Midnight Pirates by Ally Kennen

Author: Ally Kennen
Original title:  Midnight Pirates   
Pages: 227
Edition Language: English
Series: no 

Format:  Paperback
Genres: Children, YA, Fiction 
Goodreads


Blurb:
     Midnight pirates is about a young girl Miranda and her two brothers, Jackie aged 10 and Cal aged 17. This story is set by the beach in a hotel named the Dodo. But disaster strikes as the three of them are sent to boarding school while their parents are going to a wedding and they will never see the bankrupt Dodo hotel ever again. Only it doesn't go quite as planned.

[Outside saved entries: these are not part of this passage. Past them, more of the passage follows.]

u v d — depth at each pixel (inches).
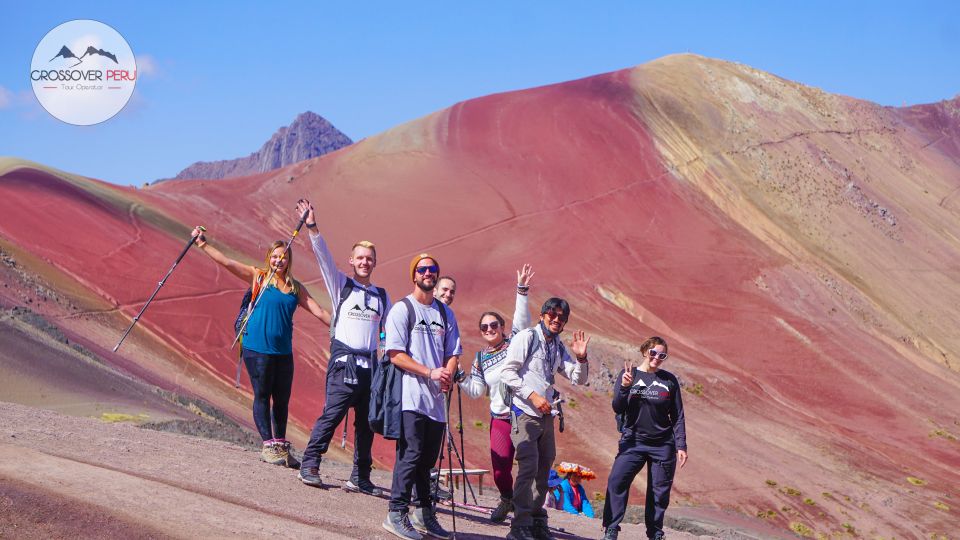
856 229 3358.8
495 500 503.2
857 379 2402.8
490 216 2721.5
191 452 345.7
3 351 666.8
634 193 3024.1
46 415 373.7
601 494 1236.5
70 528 205.6
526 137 3218.5
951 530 1480.1
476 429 1465.3
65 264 1545.3
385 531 275.0
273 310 359.3
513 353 309.6
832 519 1441.9
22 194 1796.3
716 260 2797.7
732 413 1926.7
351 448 1082.1
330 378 329.7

      After her younger brother Jackie escapes back to the Dodo hotel Cal and Miranda have no other option but to go after him and miss the train to the school. Shortly after arriving at the hotel they receive guests, but little do they know the guests true identity. Can they save the Dodo? And what are the guest's true colours? 

My thought:
     I was not expecting much from this book as it's not my usual cup of tea. But the book is good: it has a solid plot, suspense, and mystery. Every character has its own voice and opinion. However good it is I still had major issues reading it. From the point of view of a young reader the book is full of rebellion, challenges, adventure and freedom. From an adult point of view I can see only disobedience, disrespect towards adults, danger and irresponsibleness.

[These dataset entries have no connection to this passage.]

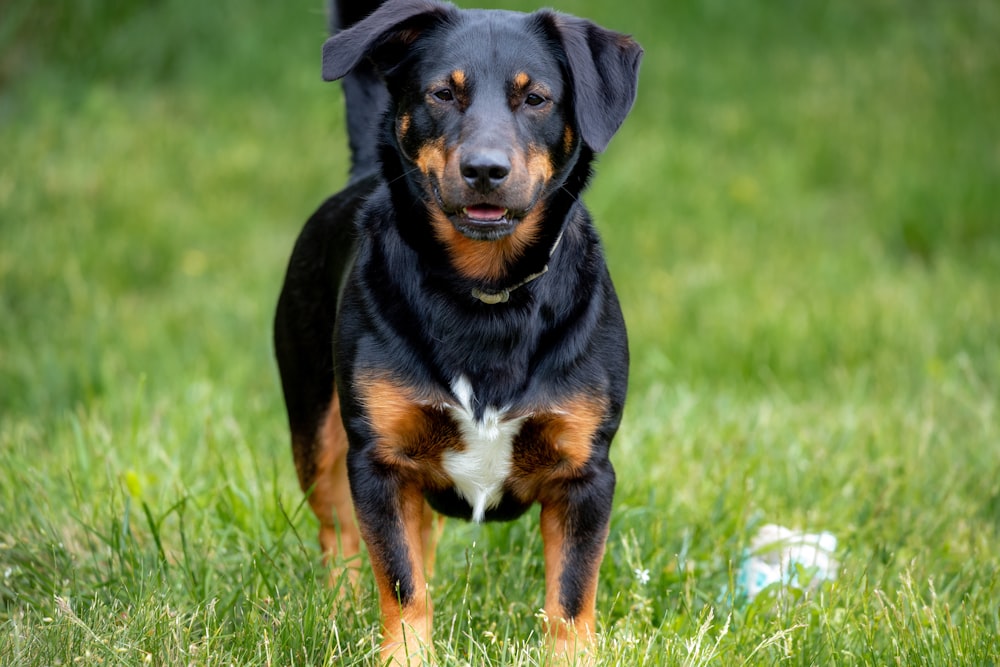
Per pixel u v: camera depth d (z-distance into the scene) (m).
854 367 9.59
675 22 17.05
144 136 14.21
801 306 10.54
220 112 15.05
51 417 8.27
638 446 7.39
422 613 5.15
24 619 5.40
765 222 13.05
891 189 13.59
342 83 6.73
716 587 6.00
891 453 7.53
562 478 5.32
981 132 14.54
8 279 10.80
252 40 16.09
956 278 11.41
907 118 15.01
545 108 5.22
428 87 5.21
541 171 5.16
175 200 13.09
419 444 5.27
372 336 5.21
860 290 11.05
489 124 4.99
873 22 17.08
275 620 5.24
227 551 6.16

      I really disliked the children from the book because of their lies to the parents and their irresponsible behavior. One situation just killed me: when they got new guests, they could not actually provide any basic comfort to the guests (and we must take into consideration that all children were involved into the hotel business from early childhood); the maximum effort was to provide semi-clean linen; the rest is the description of how they enjoyed their freedom and idleness. Really? That’s the idea of 17 year old and 15 year old about hotel management. Then I guess parents made some major mistakes in their upbringing. That all really gets in the way and spoiled the impression, and I tried to like the characters, really... but just could not.

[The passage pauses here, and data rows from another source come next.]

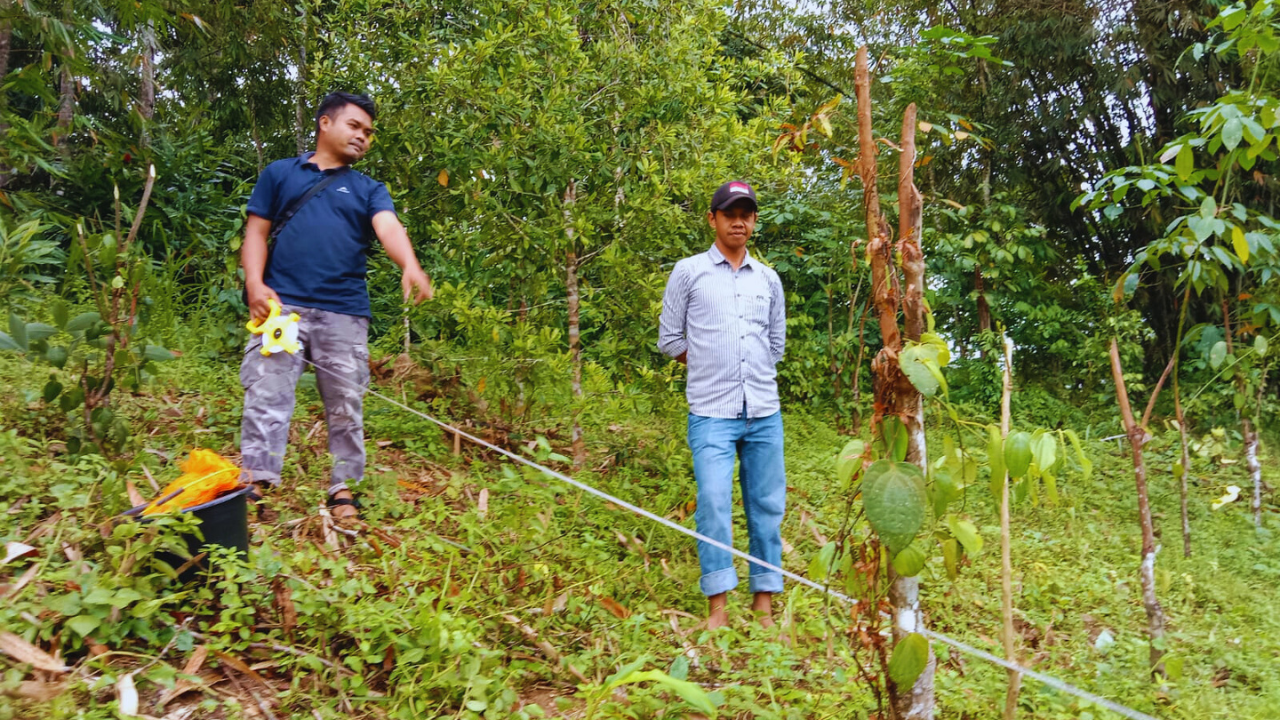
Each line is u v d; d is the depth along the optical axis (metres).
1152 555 3.47
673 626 3.19
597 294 5.24
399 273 5.85
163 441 3.82
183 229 7.34
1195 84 8.55
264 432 3.30
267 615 2.60
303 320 3.38
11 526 2.63
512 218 4.98
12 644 2.10
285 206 3.39
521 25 4.95
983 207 9.41
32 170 6.49
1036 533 5.01
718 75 5.74
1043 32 8.74
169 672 2.22
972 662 3.36
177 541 2.41
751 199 3.52
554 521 3.72
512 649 2.81
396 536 3.34
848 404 7.57
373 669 2.53
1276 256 4.36
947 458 2.20
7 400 3.74
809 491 5.27
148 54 10.15
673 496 4.46
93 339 3.17
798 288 8.80
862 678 2.83
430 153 5.16
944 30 3.82
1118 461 6.96
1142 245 9.56
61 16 5.42
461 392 4.98
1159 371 9.22
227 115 11.06
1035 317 9.00
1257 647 3.83
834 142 8.99
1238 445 7.64
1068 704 2.99
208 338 5.43
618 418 4.71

      From the adventure point of view I have no problems (keeping in might again that this is the book for 11-13 year old). Real pirates, danger to kill the environment of the bay, loneliness, fear and courage: everything was in the order and from this perspective I liked the book.
      Altogether, I think it is an easy, exciting read for teenagers, but the characters’ behavior does not set a good example.